I was inside a boxcar, moving along the tracks. When I took a peek outside, I saw a large tornado spinning through the trees, destroying everything in its path. It headed straight for a ship docked near the shore. Suddenly, I was at the ship when the tornado exploded into a giant dragon, towering over […] the sailors – its body an almost clear white. It threw its head back and roared, the flames burning inside of it clearly visible through its translucent skin – the yellow fire rising from its belly and through the length of its neck before alighting its nose for a brief instant and shooting out into the air […]. But this dragon was really the work of a magician and his daughter.

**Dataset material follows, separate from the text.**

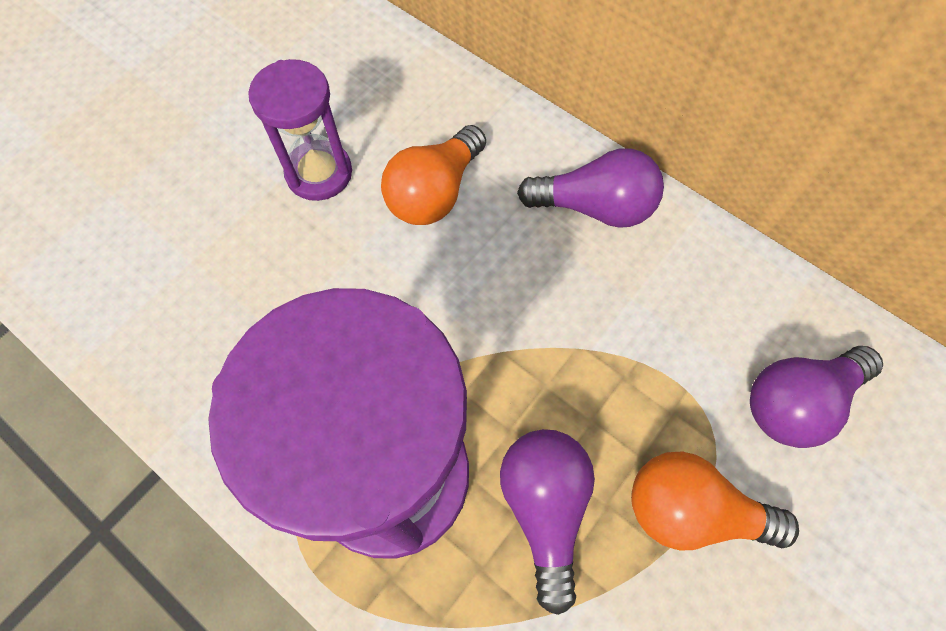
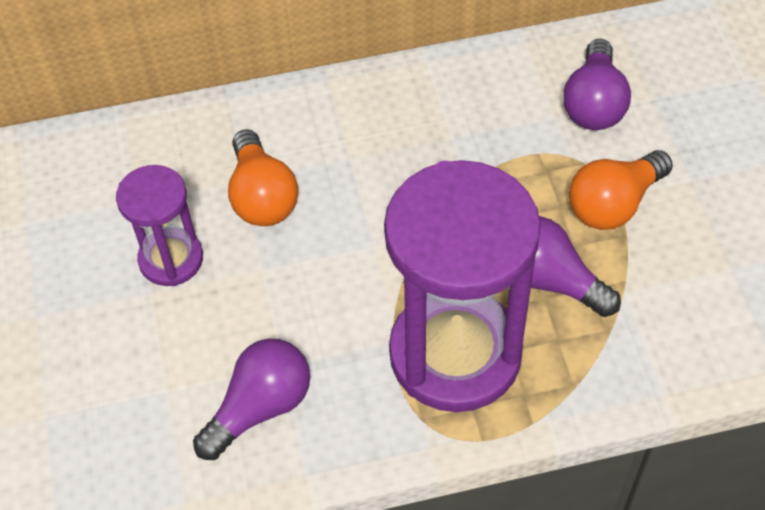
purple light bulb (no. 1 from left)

The dragon itself was actually a woman – the daughter, perhaps. With the magician’s help, she was able to transform herself into a dragon and terrorize the people. On board the ship, she turned back into a lady, wearing a black outfit and holding a claw.
Across the land, I could see an army of soldiers sent to fight this dragon. The soldiers were dressed completely in suits of white – plain, skin-tight suits with tight hoods that wrapped around their heads – bare of any armor or decor. Their only defense were swords and shields of the same white hue.
The magician had a contraption to defend against this pale army – his ambition to kill the army leader. The contraption looked much like a large, wooden crate supported by four, wooden wheels – like a cart. Fastened to it, at an upward angle by numerous coils of thick rope, was a spear. It was like a harpooning contraption. However, the magician’s daughter somehow got caught in the ropes (I think it was the result of a struggle between the two sides – between the magician and the white army leader) and the ropes […] caught fire, killing the woman tangled within and thus destroying also the white dragon. But before her death, she murmured something about “the water of life,” perhaps instructing the magician to find it in order to restore her and bring her back for a fiery vengeance.